[Records shown]
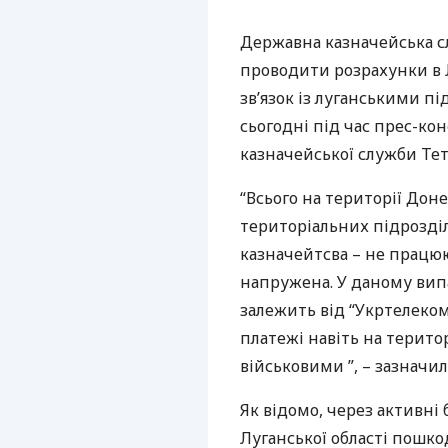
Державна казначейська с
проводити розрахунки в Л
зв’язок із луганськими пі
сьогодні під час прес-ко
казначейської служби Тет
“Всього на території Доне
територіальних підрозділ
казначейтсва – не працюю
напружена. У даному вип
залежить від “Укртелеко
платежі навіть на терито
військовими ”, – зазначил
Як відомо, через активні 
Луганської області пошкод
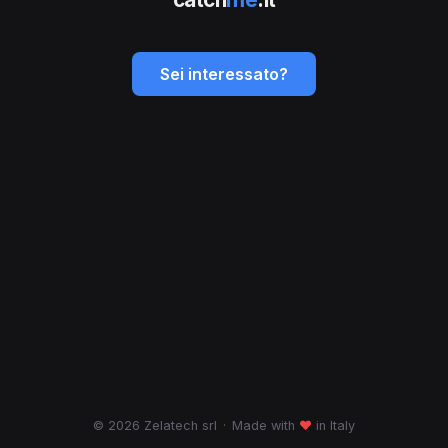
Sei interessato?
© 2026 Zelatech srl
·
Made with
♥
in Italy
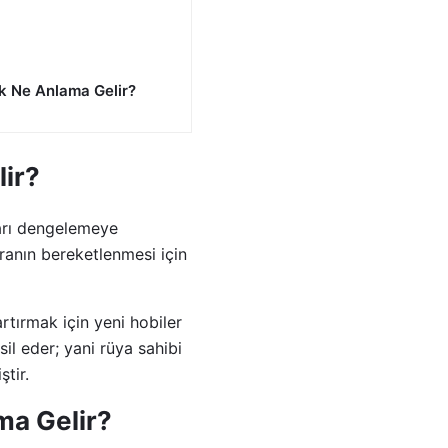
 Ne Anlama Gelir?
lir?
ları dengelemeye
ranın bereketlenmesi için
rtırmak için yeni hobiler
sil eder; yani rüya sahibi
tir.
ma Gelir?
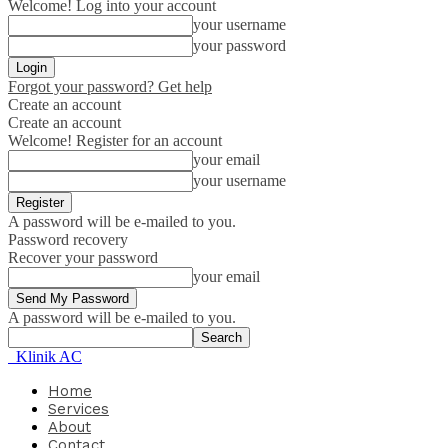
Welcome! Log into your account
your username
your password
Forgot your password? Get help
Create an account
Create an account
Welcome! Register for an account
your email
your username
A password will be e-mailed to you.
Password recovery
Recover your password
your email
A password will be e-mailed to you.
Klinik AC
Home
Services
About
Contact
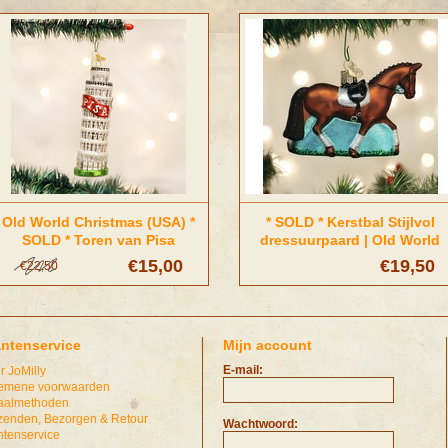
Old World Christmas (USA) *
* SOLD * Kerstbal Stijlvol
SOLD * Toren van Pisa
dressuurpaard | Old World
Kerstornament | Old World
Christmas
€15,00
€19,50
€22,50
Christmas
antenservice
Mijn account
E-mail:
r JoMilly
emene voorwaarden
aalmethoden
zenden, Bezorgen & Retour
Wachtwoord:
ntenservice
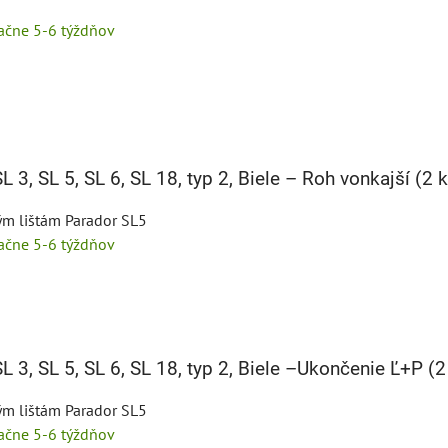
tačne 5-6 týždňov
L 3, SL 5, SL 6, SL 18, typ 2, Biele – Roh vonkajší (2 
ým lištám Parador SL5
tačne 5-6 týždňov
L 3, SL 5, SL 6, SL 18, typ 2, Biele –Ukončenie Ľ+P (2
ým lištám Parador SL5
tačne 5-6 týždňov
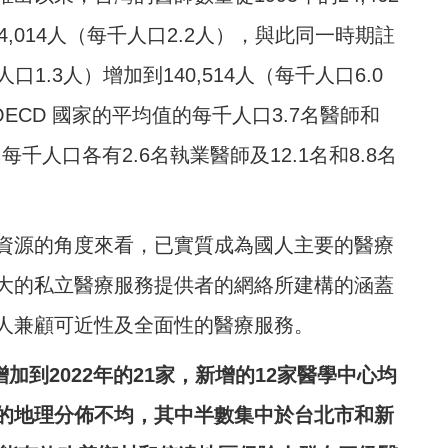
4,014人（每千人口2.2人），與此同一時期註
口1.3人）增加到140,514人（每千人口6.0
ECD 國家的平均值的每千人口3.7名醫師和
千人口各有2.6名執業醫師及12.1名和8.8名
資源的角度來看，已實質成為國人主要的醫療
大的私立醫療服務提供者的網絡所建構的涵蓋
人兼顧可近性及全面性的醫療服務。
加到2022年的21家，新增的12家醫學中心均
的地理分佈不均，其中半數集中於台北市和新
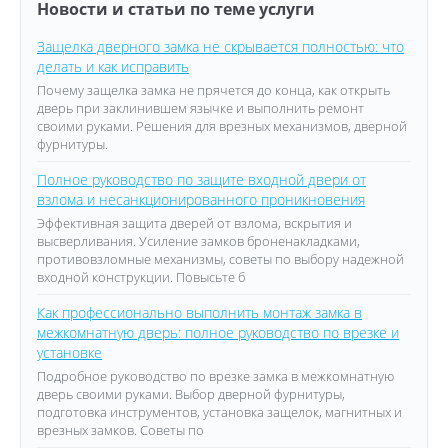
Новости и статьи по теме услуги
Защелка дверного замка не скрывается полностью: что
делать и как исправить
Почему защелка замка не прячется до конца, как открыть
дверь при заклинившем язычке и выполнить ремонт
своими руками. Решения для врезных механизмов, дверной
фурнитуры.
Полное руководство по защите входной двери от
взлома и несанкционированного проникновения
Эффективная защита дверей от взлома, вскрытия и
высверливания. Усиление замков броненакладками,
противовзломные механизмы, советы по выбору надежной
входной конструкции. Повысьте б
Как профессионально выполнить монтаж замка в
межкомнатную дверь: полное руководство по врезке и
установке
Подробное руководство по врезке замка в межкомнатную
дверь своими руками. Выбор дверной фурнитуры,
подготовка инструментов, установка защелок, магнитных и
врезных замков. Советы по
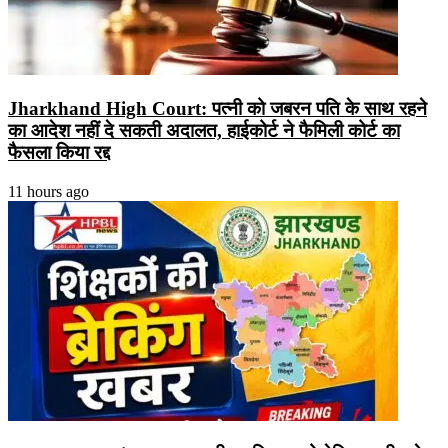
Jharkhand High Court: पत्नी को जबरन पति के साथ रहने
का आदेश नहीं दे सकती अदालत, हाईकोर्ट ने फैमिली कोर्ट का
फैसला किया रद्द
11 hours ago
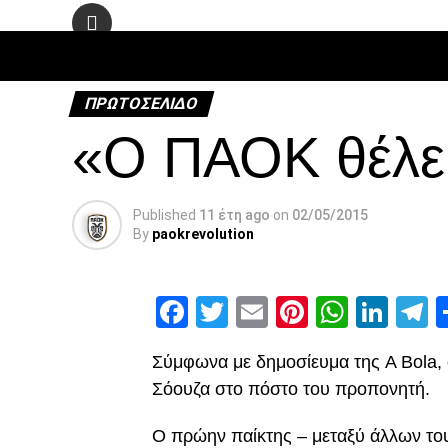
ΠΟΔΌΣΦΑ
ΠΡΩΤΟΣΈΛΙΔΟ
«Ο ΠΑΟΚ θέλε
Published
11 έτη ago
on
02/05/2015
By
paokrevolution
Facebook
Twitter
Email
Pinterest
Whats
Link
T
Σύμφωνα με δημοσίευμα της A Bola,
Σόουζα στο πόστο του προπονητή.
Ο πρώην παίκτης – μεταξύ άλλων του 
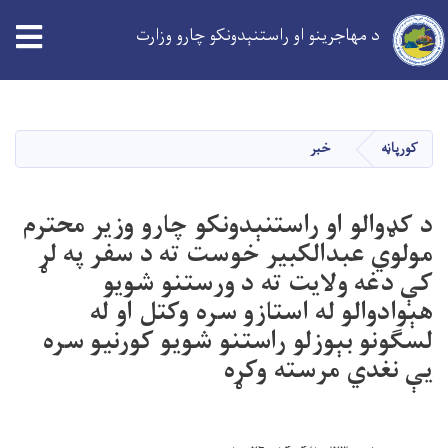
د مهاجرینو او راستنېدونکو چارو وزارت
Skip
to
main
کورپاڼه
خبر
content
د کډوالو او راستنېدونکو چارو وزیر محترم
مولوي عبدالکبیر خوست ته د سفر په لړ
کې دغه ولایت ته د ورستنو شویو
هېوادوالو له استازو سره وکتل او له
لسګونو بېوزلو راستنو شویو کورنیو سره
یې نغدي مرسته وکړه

---

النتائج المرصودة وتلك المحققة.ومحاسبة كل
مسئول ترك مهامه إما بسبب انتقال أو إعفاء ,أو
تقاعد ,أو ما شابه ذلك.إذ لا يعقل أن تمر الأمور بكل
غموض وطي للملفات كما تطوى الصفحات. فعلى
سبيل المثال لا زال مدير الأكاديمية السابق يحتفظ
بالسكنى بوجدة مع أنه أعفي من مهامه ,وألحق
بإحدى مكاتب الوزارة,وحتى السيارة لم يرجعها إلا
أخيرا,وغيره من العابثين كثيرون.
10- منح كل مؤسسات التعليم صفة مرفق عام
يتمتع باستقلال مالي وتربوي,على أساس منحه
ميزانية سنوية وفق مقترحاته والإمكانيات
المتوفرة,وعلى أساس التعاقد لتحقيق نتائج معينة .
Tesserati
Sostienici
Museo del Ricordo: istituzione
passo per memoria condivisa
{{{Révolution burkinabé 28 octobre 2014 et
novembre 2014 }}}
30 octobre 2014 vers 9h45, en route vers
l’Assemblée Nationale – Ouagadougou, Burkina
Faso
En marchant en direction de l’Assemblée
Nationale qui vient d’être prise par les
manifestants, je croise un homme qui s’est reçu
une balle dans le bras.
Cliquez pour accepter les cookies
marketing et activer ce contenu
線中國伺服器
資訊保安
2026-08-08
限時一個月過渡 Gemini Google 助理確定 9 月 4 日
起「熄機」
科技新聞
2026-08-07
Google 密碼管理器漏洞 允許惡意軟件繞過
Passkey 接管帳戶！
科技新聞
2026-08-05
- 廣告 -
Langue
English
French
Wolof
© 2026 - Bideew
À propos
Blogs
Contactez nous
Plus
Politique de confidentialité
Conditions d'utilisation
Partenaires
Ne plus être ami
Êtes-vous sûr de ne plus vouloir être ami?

[What you have to do] Between and including the line above that contains "Подробное руководство по" and the line that contains "یې نغدي مرسته وکړه", restate every line word for word. Pictures stay out.

[Your response]
Подробное руководство по врезке замка в межкомнатную
дверь своими руками. Выбор дверной фурнитуры,
подготовка инструментов, установка защелок, магнитных и
врезных замков. Советы по
Jharkhand High Court: पत्नी को जबरन पति के साथ रहने
का आदेश नहीं दे सकती अदालत, हाईकोर्ट ने फैमिली कोर्ट का
फैसला किया रद्द
11 hours ago
ΠΟΔΌΣΦΑ
ΠΡΩΤΟΣΈΛΙΔΟ
«Ο ΠΑΟΚ θέλε
Published
11 έτη ago
on
02/05/2015
By
paokrevolution
Facebook
Twitter
Email
Pinterest
Whats
Link
T
Σύμφωνα με δημοσίευμα της A Bola,
Σόουζα στο πόστο του προπονητή.
Ο πρώην παίκτης – μεταξύ άλλων του 
د مهاجرینو او راستنېدونکو چارو وزارت
Skip
to
main
کورپاڼه
خبر
content
د کډوالو او راستنېدونکو چارو وزیر محترم
مولوي عبدالکبیر خوست ته د سفر په لړ
کې دغه ولایت ته د ورستنو شویو
هېوادوالو له استازو سره وکتل او له
لسګونو بېوزلو راستنو شویو کورنیو سره
یې نغدي مرسته وکړه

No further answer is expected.